Sure, politeness is a virtue, but truth to be told, I don’t believe they can. I have created Pollster almost a year ago primarily to poll my custom WiFi Thermostat device handler because native device polling never worked reliably. Pollster has been working like a charm until recently when it too began failing at least once every week, requiring a restart. I’m looking at my thermostat device now and see that it has not been updated since Tuesday, 7:15 PM - more than two days ago.
This ‘thing’ is now totally useless. Not only these clowns are unable to fix the old bugs, they just keep piling the new ones on top. And to top it off, they’re now telling me that Pollster does not meet their app submission requirements because “polling devices is not recomended”. What a joke! What is recommend then? Sitting with your thumb stuck in you know where? Oh, and phleeesee, keep sending those bug reports to support because, you know, we’re so busy hiring, doing hackathons and what not, we cannot prioritize our bugs without your help.
This has nothing to do with April. Platform stability should be priority number one for any cloud-based service. Period. They’re well aware of the problems, there’s no doubt about that. So all this talk about “we need more customer complaints to prioritize this issue” is just nonsense. A while ago the main excuse was “we’re understaffed, but please bear with us because we’re hiring”. Six month later, it’s “we’re so busy hiring, we don’t have time to get things done.” It’s ridiculous, if you ask me. I wonder what it’s going to be six month from now when they run out of excuses.
You’re right. Platform stability is the number one priority. Hiring and understaff is the same, and you’re right. It’s something we are facing. With growth, too though, communication also gets lost. Thus Bool is not evaluating as true/false instead of a string, and I wasn’t aware of the enum change until later. - infact, I learned it at the Dev call.

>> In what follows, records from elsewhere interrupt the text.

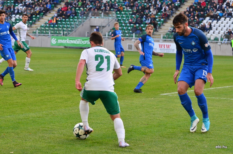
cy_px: 77
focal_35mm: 135
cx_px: 116
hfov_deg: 15.2
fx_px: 872
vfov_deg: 10.1
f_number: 5.6
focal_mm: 90
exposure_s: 1/800
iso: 1600
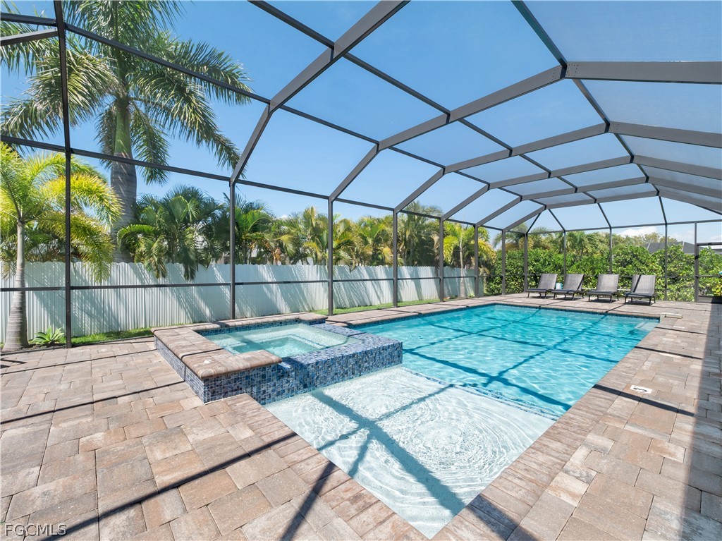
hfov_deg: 102.1
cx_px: 361
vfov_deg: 85.6
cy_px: 270
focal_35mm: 14
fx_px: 292
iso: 200
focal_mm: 7
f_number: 7.1
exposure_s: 1/125
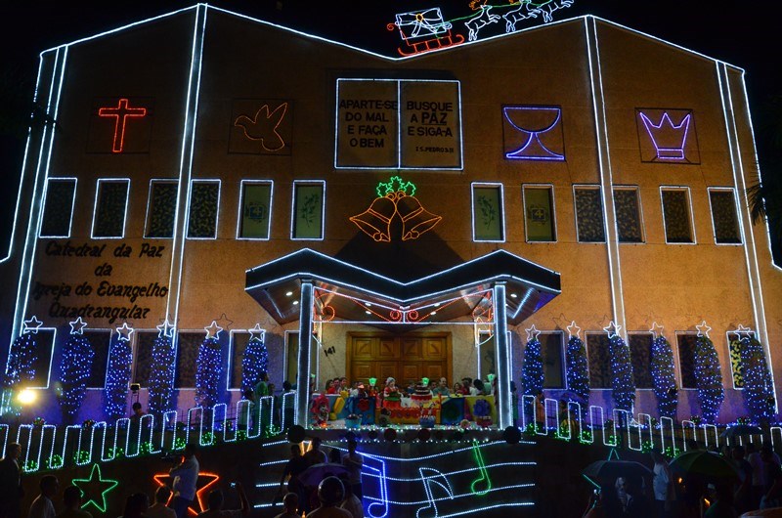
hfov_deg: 67.5
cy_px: 259
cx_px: 391
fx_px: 585
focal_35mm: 27
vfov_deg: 47.7
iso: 2000
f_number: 4.5
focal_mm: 18
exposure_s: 1/80
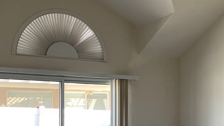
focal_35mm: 67
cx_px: 137
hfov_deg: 31.3
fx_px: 398
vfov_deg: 17.7
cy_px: 116
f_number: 1.8
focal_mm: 4.25
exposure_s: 1/120
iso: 32
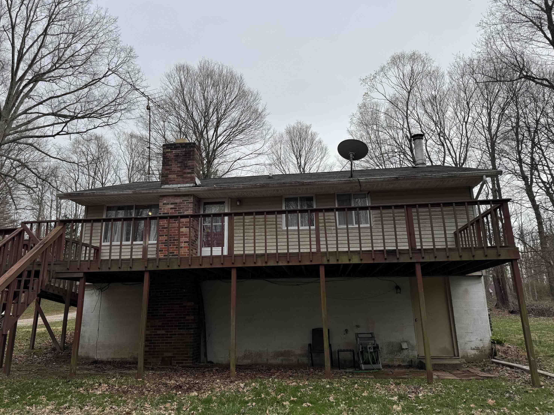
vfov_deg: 54.9
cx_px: 271
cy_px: 202
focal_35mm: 25
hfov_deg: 69.4
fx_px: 400
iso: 80
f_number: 1.78
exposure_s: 1/2833
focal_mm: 6.76
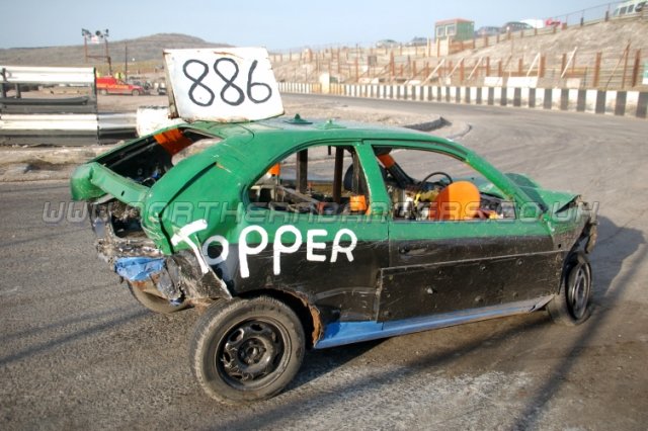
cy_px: 216
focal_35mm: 33
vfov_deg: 39.9
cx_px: 324
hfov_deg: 57.2
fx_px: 594
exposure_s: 1/640
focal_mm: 22
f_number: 4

These are things we now have a process to communicate because of this. You’re right to call out of these excuses. They are the state of the business, and these are the challenges we’re facing.
With transparency, we share with that being understaffed and hiring is an issue. Without transparency, and putting our heads down to fix the issues, we are called out for not being on the forums and without communication.
We’re glad you’re here. We’re glad you’re calling us out to do better. We’re working on it. There’s no excuse that your experience is not ideal, nor do we thrive for that experience.
8 Likes
tgauchat
(ActionTiles.com co-founder Terry @ActionTiles; GitHub: @cosmicpuppy)
100
Based on this thread, so far, does this seem like the best approach for maximum scheduling reliability?
Just trying to distill the discussion into a “Conclusion”.
Here you go! Just insert a call to updateState() at the top of whatever scheduled method you want to monitor. Sticking a call to logURLs() in your updated() method will spit out some easy-to-copy URLs in your logs.
Sigh. All THOSE are going to put more load on the system, which (apparently) is already struggling under load.
It would be so much better if it just worked - most importantly if it never just silently dropped scheduled callbacks - better late than never would be a great start.
(my lighting on/off based on motion + lux works about 60% of the time - when it fails a refresh of the weather tile (which should have refreshed based on both sunset AND periodic internal schedules) magically fixes it - because the weather tile is providing my lux, and the scheduler has died. it’s really like every 2nd or 3rd day now. Not great.)